Des suspects en garde à vue pendant des semaines, la recherche d'aveux comme but et des condamnations quasi systématiques : le système judiciaire japonais, que le monde a découvert avec l'arrestation choc de Carlos Ghosn, suscite depuis des années des critiques.

« Il n'y a pas de système parfait, mais celui du Japon est unique en ce qu'il permet une détention prolongée avant même toute inculpation et empêche les avocats d'assister aux auditions », résume Kana Sasakura, professeur à l'université Konan de Kobé..

Une très longue garde à vue

Le suspect peut être détenu sans accusation jusqu'à 23 jours. Au bout des premières 48 heures, les procureurs doivent demander une prolongation de la détention à un juge, mais ce dernier donne son feu vert dans l'écrasante majorité des cas.

A l'issue de cette première période, il est courant que le suspect soit arrêté de nouveau pour un autre motif.  Selon des informations de presse, ce scénario est probable pour M. Ghosn dont la garde à vue arrive à terme lundi 10 décembre.  

Le PDG de l'Alliance automobile Renault-Nissan-Mitsubishi Motors, âgé de 64 ans, avait été arrêté le 19 novembre sur des soupçons de dissimulation de revenus sur 5 années. Il séjourne depuis dans une cellule d'un centre de détention du nord de Tokyo.

A titre de comparaison, la durée de la garde à vue est en principe de 24 heures en France. Elle peut atteindre 96 heures pour les affaires hors terrorisme, et 144 heures pour les affaires de terrorisme.

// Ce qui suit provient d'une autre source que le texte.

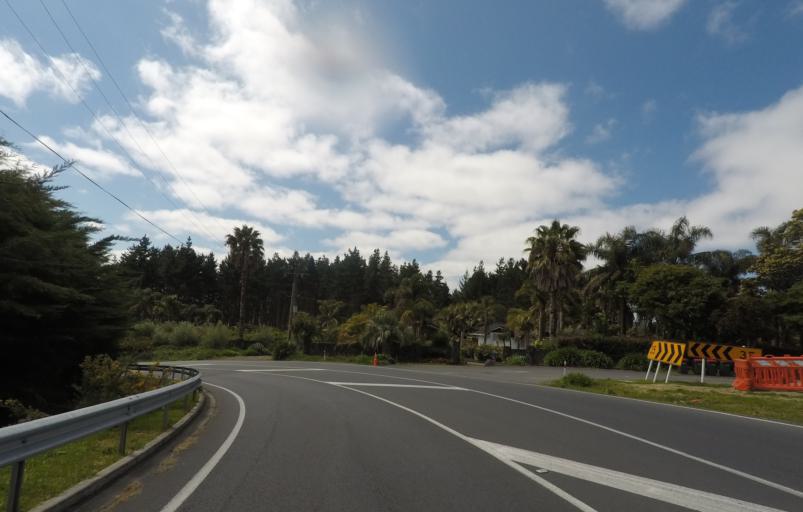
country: NZ
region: Auckland
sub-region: Auckland
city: Manukau City
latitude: -36.9893
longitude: 174.9181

Aveux forcés, taux de condamnation de 99,9 %

Cette pratique « crée un environnement qui favorise les interrogatoires musclés et risque d'aboutir à des aveux forcés et des condamnations injustifiées », estime Amnistie internationale, contacté par l'AFP.  

C'est un héritage des années chaotiques de l'après-guerre, quand le Japon, soucieux de rétablir rapidement l'ordre, conféra un pouvoir accru aux procureurs, au détriment des droits des suspects.

La confession est considérée par policiers et procureurs comme la clé de voûte du dossier, ouvrant la voie à la vérité, même si les expériences d'autres pays ont montré qu'il fallait s'en méfier, explique Mme Sasakura.  

« Tout se joue pendant les investigations, pas pendant le procès » à l'issue duquel l'accusé est jugé coupable dans 99,9 % des cas.  

« C'est incompréhensible qu'ils s'obstinent à user de cette vieille méthode, quand il y en a de meilleures », poursuit-elle. D'autant qu'elle a abouti à des erreurs judiciaires notables.

En 2009, une haute fonctionnaire du ministère de la Santé avait ainsi été arrêtée pour escroquerie présumée et détenue des mois. Elle sera finalement blanchie et des membres du parquet poursuivis pour falsification de preuves.

De même quatre condamnés à mort ont-ils bénéficié, au cours des dernières décennies, d'un nouveau procès au terme duquel ils ont été innocentés et libérés après des années à l'isolement.  

Statu quo face aux critiques

« Protéger les droits d'un suspect est une tâche extrêmement difficile, gagner l'empathie du public aussi », relève Hirofumi Uchida, expert de l'université de Kyushu. Très souvent, la presse s'empresse d'accabler le gardé à vue, lui laissant peu de chances de rétablir sa réputation même s'il est relâché plus tard sans charges.  

« Il faut élever le système à la hauteur des normes internationales », lance l'expert, joignant sa voix aux avocats de la défense et militants des droits de l'homme. Et de préconiser des gardes à vue plus courtes, des avocats présents pendant les auditions et des juges qui ne s'appuieraient pas autant sur les aveux.

« Si rien ne change, le sujet pourrait devenir une source de discorde internationale », prévient M. Uchida, alors que certains en France se sont offusqués du traitement réservé à Carlos Ghosn.

Mais l'opinion publique japonaise paraît réticente à toute réforme, dans un archipel très sûr où crimes, prisons et tribunaux apparaissent au quidam comme un autre monde. De cette sécurité, les procureurs, juges et policiers s'estiment garants par leur travail, souligne le professeur.

Les autorités insistent aussi sur la culture unique du Japon, balayant les remarques venues de l'étranger.

« Chaque pays a sa propre histoire, sa propre tradition, ses propres systèmes judiciaires. Je ne critique pas les règles des autres pays juste parce qu'elles sont différentes, et je trouve cela malvenu de le faire », a ainsi déclaré la semaine dernière Shin Kukimoto, procureur adjoint de Tokyo.